__Text under study__:

--------

The Androscoggin River Watershed Council, a local nonprofit, has been working to establish a water trail along the entire length of the river. The trail will provide improved portages and access sites for paddling, fishing, and boating. There are currently over 40 mapped public access sites to the river.

The Androscoggin Riverlands State Park in Maine is a popular area for paddling. It consists of 12 mi along the western shoreline of the river just east of Turner.

==Streamflow==
The U.S. Geological Survey (USGS) maintains four river flow gauges on the Androscoggin River. All four are below one or more dams.

The first is at Errol, New Hampshire, where the watershed is 1046 sqmi. Flow here has ranged from 16,500 to 0 ft^{3}/s (467 and 0 m^{3}/s) (zero flow when dam closed). The mean annual flow between 1905 and 2005 is 1,919 ft^{3}/s (54.3 m^{3}/s).

--------

__Given data__:

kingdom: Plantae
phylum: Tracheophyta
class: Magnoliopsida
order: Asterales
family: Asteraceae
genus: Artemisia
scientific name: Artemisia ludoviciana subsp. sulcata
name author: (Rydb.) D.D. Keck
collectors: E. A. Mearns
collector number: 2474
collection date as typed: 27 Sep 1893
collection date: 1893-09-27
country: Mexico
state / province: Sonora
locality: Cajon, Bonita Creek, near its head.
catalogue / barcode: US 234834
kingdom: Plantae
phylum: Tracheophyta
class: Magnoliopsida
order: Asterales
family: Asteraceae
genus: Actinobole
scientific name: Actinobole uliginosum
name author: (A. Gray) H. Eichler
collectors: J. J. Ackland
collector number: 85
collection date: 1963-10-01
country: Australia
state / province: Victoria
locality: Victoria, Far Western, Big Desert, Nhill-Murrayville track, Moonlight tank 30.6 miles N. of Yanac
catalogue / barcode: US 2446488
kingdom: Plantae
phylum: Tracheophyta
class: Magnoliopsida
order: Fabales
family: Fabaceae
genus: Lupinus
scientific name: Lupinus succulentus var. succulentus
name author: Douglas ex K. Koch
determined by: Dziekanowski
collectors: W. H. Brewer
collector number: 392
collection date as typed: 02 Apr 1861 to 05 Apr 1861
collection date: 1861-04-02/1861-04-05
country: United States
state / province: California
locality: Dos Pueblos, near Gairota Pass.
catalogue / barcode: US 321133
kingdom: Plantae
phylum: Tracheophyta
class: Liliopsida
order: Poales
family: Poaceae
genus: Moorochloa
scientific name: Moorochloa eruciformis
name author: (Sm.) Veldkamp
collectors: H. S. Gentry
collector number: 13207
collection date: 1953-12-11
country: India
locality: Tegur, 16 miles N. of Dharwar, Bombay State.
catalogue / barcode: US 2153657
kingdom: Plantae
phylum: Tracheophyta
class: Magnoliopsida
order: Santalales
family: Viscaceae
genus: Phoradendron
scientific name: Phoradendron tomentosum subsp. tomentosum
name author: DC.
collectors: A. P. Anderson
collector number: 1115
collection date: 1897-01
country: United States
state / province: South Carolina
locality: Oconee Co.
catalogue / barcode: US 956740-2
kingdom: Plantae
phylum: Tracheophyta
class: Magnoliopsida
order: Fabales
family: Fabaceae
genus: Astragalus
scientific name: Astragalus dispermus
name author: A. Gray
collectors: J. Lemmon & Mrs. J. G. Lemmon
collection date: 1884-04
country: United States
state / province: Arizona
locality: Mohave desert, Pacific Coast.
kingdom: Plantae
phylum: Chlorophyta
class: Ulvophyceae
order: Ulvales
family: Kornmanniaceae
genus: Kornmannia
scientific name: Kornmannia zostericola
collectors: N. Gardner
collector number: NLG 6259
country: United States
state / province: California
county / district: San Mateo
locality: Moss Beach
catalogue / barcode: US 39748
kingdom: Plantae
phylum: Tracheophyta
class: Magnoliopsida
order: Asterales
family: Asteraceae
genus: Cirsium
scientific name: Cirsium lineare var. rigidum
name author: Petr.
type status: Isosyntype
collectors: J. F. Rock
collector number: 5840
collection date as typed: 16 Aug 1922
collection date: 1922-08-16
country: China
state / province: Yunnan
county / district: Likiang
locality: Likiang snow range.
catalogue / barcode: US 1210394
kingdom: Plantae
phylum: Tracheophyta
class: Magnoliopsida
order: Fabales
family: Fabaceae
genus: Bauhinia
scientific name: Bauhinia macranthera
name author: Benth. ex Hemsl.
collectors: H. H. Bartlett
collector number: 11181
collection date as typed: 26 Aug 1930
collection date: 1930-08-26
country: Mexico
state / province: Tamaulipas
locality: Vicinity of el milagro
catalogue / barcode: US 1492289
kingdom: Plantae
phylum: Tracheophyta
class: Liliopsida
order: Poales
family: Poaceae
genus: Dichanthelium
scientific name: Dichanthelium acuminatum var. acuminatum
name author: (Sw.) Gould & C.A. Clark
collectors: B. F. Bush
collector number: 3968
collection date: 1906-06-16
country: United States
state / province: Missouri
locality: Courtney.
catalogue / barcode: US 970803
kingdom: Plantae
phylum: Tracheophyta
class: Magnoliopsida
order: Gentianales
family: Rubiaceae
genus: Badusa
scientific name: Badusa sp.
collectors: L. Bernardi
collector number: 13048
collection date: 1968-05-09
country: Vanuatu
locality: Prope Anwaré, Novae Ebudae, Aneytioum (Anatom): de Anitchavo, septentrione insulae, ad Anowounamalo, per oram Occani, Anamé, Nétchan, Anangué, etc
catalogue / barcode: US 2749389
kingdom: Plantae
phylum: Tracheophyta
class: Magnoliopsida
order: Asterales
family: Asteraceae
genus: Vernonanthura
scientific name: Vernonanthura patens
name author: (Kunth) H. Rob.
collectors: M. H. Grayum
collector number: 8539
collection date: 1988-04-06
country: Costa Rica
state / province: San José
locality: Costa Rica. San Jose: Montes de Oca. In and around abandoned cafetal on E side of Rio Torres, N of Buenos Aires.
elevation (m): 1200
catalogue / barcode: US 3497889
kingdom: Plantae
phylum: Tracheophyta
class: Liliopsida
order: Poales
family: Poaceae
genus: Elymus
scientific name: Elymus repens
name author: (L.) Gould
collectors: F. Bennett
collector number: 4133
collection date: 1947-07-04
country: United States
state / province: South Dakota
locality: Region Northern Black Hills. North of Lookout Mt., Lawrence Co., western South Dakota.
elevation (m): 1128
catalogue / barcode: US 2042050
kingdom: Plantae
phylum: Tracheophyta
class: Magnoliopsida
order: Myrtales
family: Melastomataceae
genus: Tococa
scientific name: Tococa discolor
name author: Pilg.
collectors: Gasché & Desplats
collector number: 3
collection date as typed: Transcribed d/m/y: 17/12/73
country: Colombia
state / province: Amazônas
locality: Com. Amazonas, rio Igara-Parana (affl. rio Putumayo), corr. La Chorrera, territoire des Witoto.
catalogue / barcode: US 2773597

--------

__Task A__:
Copy the passage on the Androscoggin River word for word, starting at "The Androscoggin River Watershed" and ending at "east of Turner.".
__Task B__:
Continue the Androscoggin River text from the point where it stops.

__Written reply A__:
The Androscoggin River Watershed Council, a local nonprofit, has been working to establish a water trail along the entire length of the river. The trail will provide improved portages and access sites for paddling, fishing, and boating. There are currently over 40 mapped public access sites to the river.

The Androscoggin Riverlands State Park in Maine is a popular area for paddling. It consists of 12 mi along the western shoreline of the river just east of Turner.

__Written reply B__:
The second is near Gorham, New Hampshire, where the watershed is 1361 sqmi. Flow here has ranged from 21,900 to a mean daily low of 795 ft^{3}/s (620 and 22.5 m^{3}/s) (lows when dam closed). The mean annual flow between 1905 and 2005 is 2,512 ft^{3}/s (71 m^{3}/s).

The third is at Rumford, Maine, where the watershed is 2068 sqmi. Flow here has ranged from 74,000 to 625 ft^{3}/s (2,094 and 17.7 m^{3}/s). The mean annual flow between 1905 and 2005 is 3,801 ft^{3}/s (107.6 m^{3}/s).

The fourth is at Auburn, Maine, where the watershed is 3263 sqmi. Flow here has ranged from 135,000 to 340 ft^{3}/s (3,820.5 and 9.6 m^{3}/s).